- DIRECTIVE
Among the entries below, tally the lines that include "vững", and give the number alone.

- DATA PROVIDED
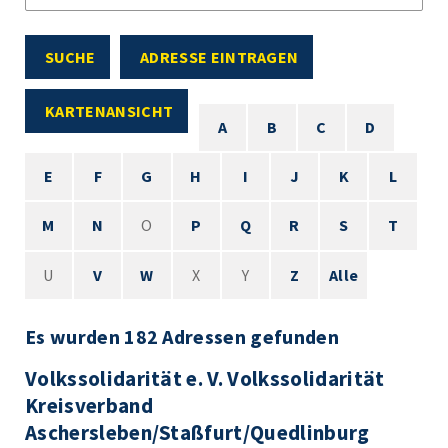
SUCHE
ADRESSE EINTRAGEN
KARTENANSICHT
A
B
C
D
E
F
G
H
I
J
K
L
M
N
O
P
Q
R
S
T
U
V
W
X
Y
Z
Alle
Es wurden 182 Adressen gefunden
Volkssolidarität e. V. Volkssolidarität
Kreisverband
Aschersleben/Staßfurt/Quedlinburg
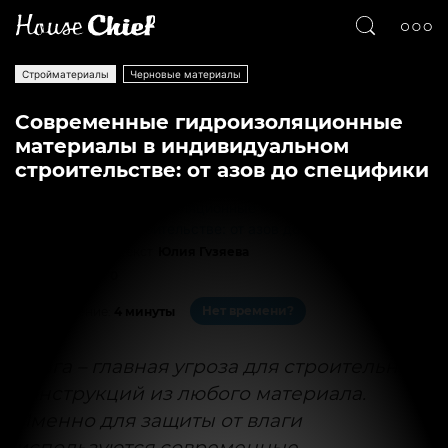
Стройматериалы
Черновые материалы
Современные гидроизоляционные
материалы в индивидуальном
строительстве: от азов до специфики
Текст
Юлия Гузяева
26208
0
Нет времени?
На чтение:
4 минуты
Влага – главная угроза для строительных
конструкций из любого материала.
Именно для защиты от влаги
используются современные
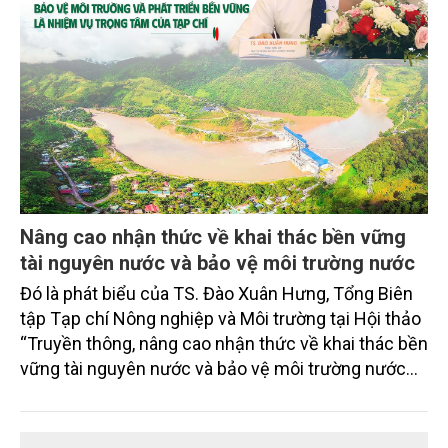
Nâng cao nhận thức về khai thác bền vững
tài nguyên nước và bảo vệ môi trường nước
Đó là phát biểu của TS. Đào Xuân Hưng, Tổng Biên
tập Tạp chí Nông nghiệp và Môi trường tại Hội thảo
“Truyền thông, nâng cao nhận thức về khai thác bền
vững tài nguyên nước và bảo vệ môi trường nước
xuyên biên giới” do Tạp chí Nông nghiệp và Môi
trường phối hợp với Sở Nông nghiệp và Môi trường
tỉnh Lai Châu tổ chức ngày 10/7/2026. Hội thảo thu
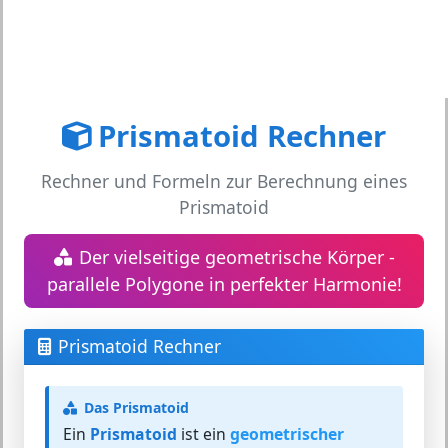
Prismatoid Rechner
Rechner und Formeln zur Berechnung eines
Prismatoid
Der vielseitige geometrische Körper -
parallele Polygone in perfekter Harmonie!
Prismatoid Rechner
Das Prismatoid
Ein
Prismatoid
ist ein
geometrischer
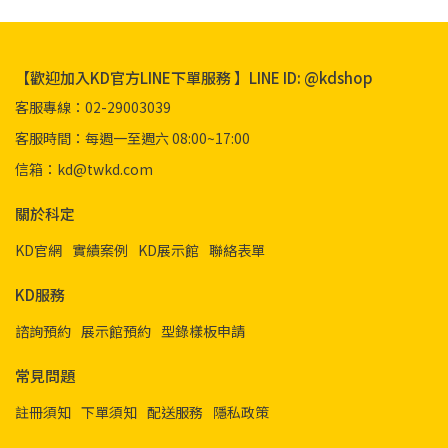
【歡迎加入KD官方LINE下單服務 】LINE ID: @kdshop
客服專線：02-29003039
客服時間：每週一至週六 08:00~17:00
信箱：kd@twkd.com
關於科定
KD官網
實績案例
KD展示館
聯絡表單
KD服務
諮詢預約
展示館預約
型錄樣板申請
常見問題
註冊須知
下單須知
配送服務
隱私政策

- OUTPUT FOR THIS TASK
2